I spent an interesting Saturday night with fellow writers Steve Finbow, Melissa Mann, David Oprava and Joe Ridgwell. There was much drinking and discussion of the literary urge, although because of the former I recall little of the latter. I think some of it has perhaps sunk in, subconsciously.

After a couple of pints in The Boot and some (pricier ones) in The Harrison, we (minus Finbow) tagged along to a birthday gathering (the host's word, not mine, from which I understood that we shouldn't expect a party and, by implication, too much fun). It was in a tiny Camden flat with an awesome view of The Electric Ballroom entrance and its queue of stoned revellers. Apparently we were welcome at the gathering, but I couldn't help feeling that we had outstayed our welcome in the first quarter of an hour. I'm not sure why - perhaps it was the offhand comments about the virgin mary and jesus mugshots in front of the toilet, or the constant wanderings of assorted authors in front of the giant plasma screen that everyone else was trying to watch, or just the fact that we were all a little more pissed (or not so polite with it) than the other guests. Oprava (a friend of a friend of the host) has since insisted we were fine there, but I could have sworn I heard the host saying "I want to get rid of them but I'm not sure how," looking over at us as he said it.

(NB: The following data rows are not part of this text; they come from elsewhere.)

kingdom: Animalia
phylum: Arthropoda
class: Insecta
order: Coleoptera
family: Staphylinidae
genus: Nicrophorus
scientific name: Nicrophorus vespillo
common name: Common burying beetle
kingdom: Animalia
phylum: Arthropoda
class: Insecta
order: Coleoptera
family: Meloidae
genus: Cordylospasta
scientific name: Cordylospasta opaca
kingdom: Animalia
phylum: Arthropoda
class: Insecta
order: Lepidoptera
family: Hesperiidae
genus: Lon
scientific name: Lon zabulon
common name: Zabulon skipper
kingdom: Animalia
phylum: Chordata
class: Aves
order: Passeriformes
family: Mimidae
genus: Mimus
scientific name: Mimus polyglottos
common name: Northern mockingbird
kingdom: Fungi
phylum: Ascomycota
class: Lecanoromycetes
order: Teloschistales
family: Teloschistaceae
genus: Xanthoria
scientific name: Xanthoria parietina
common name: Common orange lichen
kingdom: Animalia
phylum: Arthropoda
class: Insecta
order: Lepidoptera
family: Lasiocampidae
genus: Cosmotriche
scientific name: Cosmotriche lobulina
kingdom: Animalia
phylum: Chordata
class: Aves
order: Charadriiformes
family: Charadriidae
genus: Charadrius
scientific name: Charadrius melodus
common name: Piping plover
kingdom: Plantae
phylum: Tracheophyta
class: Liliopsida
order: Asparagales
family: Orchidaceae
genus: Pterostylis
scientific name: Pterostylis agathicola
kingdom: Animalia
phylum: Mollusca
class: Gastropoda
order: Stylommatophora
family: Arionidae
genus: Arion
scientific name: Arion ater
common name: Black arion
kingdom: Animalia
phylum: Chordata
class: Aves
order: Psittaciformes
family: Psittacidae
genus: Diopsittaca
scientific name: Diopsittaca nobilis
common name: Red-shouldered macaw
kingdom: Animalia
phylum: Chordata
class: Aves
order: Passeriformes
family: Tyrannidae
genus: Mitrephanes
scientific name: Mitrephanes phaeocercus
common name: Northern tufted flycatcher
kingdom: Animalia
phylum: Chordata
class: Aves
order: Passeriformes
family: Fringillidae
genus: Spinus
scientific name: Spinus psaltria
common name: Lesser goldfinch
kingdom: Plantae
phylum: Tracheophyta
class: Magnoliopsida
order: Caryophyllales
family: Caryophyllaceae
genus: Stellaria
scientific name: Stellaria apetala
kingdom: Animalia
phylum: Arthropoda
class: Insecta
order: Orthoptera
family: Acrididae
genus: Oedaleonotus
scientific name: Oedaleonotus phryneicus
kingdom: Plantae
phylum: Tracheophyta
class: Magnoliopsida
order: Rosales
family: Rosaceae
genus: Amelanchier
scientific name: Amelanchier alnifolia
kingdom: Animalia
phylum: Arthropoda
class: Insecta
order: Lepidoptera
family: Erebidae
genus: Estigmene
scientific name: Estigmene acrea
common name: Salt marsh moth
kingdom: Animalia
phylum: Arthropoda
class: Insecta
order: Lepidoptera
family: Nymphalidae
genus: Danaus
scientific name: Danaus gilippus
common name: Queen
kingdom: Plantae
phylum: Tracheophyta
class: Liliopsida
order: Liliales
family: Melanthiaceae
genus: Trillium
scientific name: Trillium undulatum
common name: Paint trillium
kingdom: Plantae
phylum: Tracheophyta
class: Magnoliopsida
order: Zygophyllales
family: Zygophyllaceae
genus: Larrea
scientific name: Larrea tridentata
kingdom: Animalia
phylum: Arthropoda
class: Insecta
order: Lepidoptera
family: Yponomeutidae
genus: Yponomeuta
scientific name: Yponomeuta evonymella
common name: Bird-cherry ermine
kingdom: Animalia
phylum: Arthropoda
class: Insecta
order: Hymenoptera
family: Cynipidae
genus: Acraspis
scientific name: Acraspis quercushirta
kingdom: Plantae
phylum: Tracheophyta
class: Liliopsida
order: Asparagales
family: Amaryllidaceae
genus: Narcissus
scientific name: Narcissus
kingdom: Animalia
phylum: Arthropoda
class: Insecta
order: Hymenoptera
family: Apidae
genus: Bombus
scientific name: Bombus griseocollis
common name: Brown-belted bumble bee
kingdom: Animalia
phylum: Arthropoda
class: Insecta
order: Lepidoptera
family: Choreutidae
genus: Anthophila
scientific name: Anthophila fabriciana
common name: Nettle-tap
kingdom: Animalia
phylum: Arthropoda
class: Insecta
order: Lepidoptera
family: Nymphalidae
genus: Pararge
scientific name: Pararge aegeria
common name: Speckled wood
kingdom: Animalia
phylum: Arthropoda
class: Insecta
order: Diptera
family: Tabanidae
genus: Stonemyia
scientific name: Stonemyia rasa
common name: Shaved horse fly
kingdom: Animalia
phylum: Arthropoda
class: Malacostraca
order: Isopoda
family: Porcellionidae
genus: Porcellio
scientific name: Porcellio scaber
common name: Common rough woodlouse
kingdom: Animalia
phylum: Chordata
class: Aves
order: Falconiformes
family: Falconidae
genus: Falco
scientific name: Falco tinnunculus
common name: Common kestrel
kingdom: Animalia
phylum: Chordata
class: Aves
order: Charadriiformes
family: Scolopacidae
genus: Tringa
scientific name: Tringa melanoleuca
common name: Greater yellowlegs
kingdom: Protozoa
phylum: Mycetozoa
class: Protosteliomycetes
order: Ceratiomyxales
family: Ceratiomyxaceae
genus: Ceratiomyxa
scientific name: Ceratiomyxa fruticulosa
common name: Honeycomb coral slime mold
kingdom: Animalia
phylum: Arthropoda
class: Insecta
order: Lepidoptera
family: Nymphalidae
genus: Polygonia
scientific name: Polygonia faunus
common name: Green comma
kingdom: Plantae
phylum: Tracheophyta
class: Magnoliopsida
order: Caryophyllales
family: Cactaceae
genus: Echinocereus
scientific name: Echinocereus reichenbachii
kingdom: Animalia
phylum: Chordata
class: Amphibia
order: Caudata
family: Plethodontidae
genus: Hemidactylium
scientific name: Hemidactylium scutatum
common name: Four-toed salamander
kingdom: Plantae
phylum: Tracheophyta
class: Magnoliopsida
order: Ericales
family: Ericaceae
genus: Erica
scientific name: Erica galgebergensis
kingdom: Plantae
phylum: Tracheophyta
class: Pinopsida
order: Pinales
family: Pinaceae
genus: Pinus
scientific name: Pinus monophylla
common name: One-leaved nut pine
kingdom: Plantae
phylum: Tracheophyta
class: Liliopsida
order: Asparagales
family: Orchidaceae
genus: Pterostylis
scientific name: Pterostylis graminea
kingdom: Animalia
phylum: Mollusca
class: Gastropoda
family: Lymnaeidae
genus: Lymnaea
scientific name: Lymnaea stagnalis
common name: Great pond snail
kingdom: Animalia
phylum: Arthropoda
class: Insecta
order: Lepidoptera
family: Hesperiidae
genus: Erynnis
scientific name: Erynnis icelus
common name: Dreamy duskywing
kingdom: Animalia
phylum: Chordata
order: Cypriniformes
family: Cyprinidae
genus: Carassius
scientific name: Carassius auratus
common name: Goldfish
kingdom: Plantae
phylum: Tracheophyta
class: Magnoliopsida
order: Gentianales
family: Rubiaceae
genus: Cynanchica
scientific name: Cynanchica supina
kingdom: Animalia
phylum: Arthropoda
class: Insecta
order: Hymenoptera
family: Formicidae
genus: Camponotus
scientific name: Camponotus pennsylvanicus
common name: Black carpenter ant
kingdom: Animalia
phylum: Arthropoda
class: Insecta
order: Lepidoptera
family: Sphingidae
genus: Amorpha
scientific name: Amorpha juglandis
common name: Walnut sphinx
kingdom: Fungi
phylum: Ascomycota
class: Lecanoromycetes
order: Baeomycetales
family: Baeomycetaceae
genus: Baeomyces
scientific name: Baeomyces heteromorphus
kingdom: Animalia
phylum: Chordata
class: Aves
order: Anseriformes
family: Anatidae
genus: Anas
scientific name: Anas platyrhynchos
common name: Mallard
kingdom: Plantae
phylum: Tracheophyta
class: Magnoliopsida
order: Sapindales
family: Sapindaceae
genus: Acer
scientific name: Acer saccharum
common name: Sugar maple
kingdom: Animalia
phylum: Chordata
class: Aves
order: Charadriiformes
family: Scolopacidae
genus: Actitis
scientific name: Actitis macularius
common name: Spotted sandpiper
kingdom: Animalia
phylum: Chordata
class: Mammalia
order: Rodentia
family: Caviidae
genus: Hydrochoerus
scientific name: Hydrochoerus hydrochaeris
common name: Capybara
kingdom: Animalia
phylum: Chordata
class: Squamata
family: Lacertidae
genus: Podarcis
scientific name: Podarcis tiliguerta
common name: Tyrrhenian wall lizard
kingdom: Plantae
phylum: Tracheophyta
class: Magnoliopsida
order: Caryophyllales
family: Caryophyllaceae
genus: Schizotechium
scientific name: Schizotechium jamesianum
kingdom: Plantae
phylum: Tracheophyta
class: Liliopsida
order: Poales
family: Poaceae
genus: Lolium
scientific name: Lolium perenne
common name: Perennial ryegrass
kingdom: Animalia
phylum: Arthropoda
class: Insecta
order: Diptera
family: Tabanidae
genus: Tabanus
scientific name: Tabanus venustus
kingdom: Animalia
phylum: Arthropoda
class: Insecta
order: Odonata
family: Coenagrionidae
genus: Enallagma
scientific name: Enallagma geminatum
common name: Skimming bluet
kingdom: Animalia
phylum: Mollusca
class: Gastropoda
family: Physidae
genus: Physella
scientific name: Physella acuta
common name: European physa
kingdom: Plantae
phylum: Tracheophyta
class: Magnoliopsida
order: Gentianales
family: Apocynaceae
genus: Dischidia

But it's an interesting quandary. How do you get rid of such a literary infestation in a small suburban apartment? For the hosts, I suppose, the problem couldn't be ignored. There was about two thirds of a drunk author for each invited guest, so we didn't exactly overwhelm them, but we were very much there. Part of the solution could be found on the apartment's balcony, where I spent much of the latter part of the evening skewering my hand on the pigeon spikes. No one else seemed bothered by them so perhaps they only work on birds and this author but with with minimal adaptation I suspect they could be manufactured to ward against all manner of nasties, avian and belletristic.

My actions at the end of the evening have been described as close to chivalrous. Now there's a thing I haven't been called in a while.